Friday, November 7, 2003

Mississippi Politics and the Confederate Flag

Fdtate313 of Progressive Musings recommended the latest column by Paul Krugman in his comments to my last post. Krugman has some good observations, as usual, including:

<< [C]onsider the 2003 tax cut. It was also heavily tilted toward the affluent, and therefore toward rich states. According to Citizens for Tax Justice estimates, the typical New Jersey family got a $409 tax cut. In Mississippi, the number was only $165. >>

I still reacted more negatively to Howard Dean's Confederate flag gaffe than Krugman did. The main reason is what I've mentioned before. The Confederate flag issue is being used more and more as a "bait-and-switch" issue by far-right racist groups. Both the Democratic and Republican parties should be opposing that head-on, not trying to co-opt the Confederate flag.

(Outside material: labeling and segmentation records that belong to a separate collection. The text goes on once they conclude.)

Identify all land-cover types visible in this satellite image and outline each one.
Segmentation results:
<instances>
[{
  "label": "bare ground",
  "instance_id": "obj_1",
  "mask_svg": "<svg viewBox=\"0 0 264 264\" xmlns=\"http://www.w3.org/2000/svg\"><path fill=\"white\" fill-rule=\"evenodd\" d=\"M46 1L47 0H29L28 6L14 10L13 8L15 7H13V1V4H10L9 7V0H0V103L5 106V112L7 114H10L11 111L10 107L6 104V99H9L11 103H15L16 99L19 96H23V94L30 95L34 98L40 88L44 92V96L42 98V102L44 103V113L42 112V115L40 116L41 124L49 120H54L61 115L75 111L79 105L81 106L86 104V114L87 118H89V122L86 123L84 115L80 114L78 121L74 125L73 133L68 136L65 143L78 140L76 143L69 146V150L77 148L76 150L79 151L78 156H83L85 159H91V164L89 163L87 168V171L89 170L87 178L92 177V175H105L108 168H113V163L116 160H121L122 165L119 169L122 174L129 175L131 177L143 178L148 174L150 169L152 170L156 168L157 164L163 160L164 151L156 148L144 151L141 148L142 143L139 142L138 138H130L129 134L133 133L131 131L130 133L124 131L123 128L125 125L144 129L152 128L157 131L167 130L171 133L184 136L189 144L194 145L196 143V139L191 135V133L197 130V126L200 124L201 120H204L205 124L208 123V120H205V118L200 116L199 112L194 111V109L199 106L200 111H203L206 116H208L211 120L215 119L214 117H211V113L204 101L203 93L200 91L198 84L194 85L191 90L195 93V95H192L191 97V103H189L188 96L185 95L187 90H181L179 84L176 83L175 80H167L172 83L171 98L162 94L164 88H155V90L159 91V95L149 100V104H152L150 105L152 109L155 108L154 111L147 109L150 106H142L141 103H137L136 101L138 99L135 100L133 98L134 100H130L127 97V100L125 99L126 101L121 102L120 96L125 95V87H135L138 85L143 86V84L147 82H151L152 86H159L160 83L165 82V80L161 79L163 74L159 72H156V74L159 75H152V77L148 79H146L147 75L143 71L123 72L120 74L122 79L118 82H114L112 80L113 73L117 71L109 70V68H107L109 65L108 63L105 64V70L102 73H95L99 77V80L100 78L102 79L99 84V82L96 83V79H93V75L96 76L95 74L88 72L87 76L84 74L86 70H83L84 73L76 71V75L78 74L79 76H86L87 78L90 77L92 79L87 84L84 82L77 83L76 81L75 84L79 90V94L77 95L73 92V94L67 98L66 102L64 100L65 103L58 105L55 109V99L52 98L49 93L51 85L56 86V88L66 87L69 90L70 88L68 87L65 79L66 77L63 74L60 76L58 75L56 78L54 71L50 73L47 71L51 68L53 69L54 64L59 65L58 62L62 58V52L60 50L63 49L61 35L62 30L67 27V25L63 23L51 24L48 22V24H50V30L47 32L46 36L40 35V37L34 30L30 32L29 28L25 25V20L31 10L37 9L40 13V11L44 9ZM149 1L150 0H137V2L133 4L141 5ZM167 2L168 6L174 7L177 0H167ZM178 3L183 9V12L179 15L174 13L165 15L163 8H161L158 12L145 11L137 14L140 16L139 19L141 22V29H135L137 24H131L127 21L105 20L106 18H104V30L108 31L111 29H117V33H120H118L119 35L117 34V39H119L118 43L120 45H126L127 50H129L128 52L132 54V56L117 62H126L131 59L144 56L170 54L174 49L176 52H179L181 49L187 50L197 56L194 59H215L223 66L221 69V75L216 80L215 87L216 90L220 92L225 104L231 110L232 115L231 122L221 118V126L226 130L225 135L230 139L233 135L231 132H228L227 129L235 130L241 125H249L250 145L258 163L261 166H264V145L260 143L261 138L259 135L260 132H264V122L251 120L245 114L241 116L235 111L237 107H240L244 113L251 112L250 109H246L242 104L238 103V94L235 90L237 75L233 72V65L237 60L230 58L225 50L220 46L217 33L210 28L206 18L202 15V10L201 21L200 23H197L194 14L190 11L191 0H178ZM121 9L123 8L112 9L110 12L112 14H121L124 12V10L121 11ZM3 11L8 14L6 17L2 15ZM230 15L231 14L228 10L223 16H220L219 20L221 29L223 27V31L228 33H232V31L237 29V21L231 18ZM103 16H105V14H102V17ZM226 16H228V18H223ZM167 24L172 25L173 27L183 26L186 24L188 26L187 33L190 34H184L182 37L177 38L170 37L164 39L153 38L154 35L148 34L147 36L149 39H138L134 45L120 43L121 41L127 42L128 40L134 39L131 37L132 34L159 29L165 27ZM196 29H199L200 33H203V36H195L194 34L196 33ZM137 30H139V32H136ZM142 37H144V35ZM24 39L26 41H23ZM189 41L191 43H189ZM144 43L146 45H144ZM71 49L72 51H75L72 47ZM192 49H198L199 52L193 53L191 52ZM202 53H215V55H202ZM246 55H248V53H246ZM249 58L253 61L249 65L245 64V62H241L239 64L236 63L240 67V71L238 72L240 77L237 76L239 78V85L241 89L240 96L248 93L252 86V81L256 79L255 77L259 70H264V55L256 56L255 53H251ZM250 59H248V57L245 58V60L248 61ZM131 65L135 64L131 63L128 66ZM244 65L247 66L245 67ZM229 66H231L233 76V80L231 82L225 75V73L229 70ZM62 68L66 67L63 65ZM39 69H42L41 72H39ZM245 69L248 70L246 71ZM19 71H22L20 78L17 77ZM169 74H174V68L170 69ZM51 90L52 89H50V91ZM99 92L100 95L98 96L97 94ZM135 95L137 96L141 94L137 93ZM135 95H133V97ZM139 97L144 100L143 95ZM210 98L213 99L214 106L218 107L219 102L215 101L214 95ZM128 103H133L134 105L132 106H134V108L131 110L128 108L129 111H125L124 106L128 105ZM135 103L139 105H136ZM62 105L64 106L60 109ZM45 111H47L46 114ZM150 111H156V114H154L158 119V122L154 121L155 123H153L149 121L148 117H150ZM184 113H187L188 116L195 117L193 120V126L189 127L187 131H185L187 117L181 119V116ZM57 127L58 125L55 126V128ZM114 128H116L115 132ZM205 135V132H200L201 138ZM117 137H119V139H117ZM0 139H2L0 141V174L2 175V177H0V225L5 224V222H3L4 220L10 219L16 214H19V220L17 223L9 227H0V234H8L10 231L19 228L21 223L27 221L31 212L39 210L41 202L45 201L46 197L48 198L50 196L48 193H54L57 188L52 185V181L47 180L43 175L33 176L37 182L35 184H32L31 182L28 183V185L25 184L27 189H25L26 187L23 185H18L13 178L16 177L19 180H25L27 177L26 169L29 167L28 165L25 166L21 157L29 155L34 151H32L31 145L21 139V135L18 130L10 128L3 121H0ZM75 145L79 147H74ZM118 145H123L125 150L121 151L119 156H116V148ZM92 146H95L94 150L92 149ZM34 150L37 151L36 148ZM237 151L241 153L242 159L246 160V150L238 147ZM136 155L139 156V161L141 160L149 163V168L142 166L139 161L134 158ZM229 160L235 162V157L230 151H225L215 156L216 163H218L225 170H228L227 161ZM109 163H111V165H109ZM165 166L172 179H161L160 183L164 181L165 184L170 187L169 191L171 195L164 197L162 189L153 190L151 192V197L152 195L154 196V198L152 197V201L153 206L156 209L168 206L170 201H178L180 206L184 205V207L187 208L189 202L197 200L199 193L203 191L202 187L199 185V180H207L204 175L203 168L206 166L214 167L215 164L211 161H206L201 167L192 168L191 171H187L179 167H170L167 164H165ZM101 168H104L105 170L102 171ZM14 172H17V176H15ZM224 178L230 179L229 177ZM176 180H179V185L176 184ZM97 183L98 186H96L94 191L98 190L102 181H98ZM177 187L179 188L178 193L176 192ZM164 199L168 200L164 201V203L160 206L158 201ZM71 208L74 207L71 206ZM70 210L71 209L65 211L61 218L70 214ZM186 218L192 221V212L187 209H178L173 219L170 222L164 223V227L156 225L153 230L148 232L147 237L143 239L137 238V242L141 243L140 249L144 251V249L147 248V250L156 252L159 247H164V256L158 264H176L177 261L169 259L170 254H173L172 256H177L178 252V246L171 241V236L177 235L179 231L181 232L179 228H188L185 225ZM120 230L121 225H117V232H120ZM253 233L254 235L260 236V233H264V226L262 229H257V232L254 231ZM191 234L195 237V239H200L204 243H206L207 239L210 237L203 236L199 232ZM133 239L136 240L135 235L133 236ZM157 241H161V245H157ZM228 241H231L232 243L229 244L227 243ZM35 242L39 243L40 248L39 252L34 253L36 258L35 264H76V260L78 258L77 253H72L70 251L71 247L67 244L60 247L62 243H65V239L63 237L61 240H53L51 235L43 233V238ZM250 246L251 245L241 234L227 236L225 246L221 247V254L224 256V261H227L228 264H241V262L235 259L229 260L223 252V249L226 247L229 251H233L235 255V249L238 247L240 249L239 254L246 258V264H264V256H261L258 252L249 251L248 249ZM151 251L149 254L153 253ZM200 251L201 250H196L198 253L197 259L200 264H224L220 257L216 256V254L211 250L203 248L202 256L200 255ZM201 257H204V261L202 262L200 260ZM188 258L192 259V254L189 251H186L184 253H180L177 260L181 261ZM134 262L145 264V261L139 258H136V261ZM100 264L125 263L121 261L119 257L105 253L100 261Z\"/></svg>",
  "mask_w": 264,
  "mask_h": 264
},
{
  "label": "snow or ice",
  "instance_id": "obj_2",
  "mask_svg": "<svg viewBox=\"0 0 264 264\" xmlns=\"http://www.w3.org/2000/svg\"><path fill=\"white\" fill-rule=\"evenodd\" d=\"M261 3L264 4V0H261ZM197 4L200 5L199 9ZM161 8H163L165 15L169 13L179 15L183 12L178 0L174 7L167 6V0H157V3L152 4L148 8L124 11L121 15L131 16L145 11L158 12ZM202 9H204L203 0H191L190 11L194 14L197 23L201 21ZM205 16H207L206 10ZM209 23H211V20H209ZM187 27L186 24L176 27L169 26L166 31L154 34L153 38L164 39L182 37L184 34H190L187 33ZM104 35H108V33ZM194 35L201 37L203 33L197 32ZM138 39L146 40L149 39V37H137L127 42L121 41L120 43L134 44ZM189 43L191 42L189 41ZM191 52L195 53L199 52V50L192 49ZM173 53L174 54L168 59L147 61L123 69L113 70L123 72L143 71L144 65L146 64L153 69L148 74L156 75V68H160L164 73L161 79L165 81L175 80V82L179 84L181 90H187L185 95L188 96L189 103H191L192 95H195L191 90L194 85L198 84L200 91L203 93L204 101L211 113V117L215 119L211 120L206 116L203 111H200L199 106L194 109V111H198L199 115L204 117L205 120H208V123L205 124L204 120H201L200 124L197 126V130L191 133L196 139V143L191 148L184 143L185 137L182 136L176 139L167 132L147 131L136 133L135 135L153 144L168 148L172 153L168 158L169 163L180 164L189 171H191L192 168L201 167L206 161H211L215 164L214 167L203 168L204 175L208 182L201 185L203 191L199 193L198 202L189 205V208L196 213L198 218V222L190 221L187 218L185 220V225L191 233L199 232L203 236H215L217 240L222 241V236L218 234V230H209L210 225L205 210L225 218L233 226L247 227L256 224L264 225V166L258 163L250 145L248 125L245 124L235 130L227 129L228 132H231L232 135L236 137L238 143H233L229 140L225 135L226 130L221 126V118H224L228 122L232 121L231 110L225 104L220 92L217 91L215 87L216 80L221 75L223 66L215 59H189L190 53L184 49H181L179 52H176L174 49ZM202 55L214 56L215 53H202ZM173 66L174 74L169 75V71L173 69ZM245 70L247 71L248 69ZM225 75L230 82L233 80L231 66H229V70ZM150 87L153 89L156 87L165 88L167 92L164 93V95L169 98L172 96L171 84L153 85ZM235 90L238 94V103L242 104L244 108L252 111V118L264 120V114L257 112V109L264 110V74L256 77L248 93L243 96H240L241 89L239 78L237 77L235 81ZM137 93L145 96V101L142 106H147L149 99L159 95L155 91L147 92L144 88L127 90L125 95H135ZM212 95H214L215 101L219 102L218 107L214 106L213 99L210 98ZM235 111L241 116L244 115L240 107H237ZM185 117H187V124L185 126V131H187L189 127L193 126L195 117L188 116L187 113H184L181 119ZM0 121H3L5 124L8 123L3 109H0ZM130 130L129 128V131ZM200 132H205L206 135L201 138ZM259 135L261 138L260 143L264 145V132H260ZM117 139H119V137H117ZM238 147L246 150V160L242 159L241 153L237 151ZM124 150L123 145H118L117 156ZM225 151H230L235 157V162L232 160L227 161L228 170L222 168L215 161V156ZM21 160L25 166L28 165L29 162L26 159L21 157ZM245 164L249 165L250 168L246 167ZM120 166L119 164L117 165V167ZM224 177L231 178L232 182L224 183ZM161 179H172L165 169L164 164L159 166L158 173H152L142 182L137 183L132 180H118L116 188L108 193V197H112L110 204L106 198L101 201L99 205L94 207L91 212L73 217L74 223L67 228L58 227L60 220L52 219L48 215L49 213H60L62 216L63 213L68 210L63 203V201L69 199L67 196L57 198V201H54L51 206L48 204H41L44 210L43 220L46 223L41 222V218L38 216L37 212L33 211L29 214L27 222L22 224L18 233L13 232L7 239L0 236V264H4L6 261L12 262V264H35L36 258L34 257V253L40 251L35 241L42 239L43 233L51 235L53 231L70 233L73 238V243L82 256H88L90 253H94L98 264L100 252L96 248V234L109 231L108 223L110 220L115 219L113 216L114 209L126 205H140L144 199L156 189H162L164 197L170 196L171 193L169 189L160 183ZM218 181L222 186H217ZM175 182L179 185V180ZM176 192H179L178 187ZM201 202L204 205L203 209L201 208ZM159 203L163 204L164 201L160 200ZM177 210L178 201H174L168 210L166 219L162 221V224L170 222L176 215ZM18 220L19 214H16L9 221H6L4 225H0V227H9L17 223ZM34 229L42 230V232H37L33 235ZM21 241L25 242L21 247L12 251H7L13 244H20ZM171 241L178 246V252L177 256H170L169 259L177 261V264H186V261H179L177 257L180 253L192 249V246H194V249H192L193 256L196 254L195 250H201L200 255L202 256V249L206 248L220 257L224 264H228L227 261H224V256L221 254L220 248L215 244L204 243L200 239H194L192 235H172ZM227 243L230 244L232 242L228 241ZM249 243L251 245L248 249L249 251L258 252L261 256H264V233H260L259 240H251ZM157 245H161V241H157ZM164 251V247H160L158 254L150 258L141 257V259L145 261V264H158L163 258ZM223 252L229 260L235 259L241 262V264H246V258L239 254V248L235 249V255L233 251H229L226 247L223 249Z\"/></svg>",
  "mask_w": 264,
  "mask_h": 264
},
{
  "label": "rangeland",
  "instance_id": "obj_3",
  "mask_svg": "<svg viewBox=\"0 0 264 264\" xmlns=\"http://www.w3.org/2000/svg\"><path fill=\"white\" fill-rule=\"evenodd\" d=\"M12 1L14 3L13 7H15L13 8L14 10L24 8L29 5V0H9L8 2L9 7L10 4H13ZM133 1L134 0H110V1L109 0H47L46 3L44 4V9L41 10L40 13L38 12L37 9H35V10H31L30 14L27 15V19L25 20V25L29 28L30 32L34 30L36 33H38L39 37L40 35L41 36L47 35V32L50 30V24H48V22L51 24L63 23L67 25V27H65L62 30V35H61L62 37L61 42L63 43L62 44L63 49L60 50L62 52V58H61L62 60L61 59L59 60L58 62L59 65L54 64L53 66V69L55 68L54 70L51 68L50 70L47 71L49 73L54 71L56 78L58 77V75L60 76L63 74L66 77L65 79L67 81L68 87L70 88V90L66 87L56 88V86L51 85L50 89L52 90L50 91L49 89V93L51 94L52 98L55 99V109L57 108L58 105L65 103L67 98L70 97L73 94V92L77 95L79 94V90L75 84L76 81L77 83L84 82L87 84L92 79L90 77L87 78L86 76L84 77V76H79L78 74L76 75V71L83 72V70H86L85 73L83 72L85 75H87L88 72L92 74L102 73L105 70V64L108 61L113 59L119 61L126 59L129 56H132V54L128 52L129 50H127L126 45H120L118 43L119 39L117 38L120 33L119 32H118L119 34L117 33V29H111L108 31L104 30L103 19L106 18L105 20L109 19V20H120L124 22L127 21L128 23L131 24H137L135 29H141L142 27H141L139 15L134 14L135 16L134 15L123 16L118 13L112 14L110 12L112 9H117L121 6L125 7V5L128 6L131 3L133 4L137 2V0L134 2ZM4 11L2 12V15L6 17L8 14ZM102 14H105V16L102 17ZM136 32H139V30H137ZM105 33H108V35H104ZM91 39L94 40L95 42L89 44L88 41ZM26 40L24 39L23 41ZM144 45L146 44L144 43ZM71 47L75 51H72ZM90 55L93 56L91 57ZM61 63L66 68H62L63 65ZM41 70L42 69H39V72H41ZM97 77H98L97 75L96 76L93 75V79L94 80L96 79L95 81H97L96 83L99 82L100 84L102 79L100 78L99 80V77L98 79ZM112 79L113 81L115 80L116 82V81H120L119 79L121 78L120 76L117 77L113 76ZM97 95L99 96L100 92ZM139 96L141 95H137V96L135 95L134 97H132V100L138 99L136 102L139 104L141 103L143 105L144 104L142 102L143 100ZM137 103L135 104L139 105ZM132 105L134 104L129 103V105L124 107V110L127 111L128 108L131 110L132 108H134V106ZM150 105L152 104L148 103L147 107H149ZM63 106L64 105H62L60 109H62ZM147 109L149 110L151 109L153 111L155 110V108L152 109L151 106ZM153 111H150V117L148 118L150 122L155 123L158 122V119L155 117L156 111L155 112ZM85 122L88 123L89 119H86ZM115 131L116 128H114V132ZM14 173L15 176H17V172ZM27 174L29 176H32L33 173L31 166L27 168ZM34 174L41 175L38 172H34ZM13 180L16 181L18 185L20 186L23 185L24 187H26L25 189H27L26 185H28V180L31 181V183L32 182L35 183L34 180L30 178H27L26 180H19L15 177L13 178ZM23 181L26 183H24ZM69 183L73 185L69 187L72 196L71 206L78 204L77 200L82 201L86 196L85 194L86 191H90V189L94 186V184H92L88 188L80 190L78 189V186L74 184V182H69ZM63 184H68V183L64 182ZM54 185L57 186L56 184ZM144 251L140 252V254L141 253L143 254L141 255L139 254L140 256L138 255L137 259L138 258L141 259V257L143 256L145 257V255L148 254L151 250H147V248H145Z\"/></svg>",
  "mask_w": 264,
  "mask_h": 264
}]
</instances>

But if the Republicans in the South want to be the party of the Confederate flag, why should the Democrats in any Congressional district in the country hesitate to be the party of the American flag? Dean has at least caused a problem for that approach.

Two Mississippians have died in the Iraq War in the last week. Joe Nathan Wilson of Crystal Springs was one of the 16 soldiers killed in the helicopter attack last weekend. (See also here.) James Anderson Chance III of Kokomo was killed Thursday by a land mine.

Wilson and Chance died for America, not for the long-dead Confederacy. Wilson was African-American. If the Confederacy had survived, he would have been a slave, not a soldier dying an heroic death for his country.

How many "guys with Confederate flags in their pickup trucks" would you guess volunteer for military service?  Hint: not many. They would prefer to stay at home and listen to Rush Limbaugh's drugged-out ravings on the radio.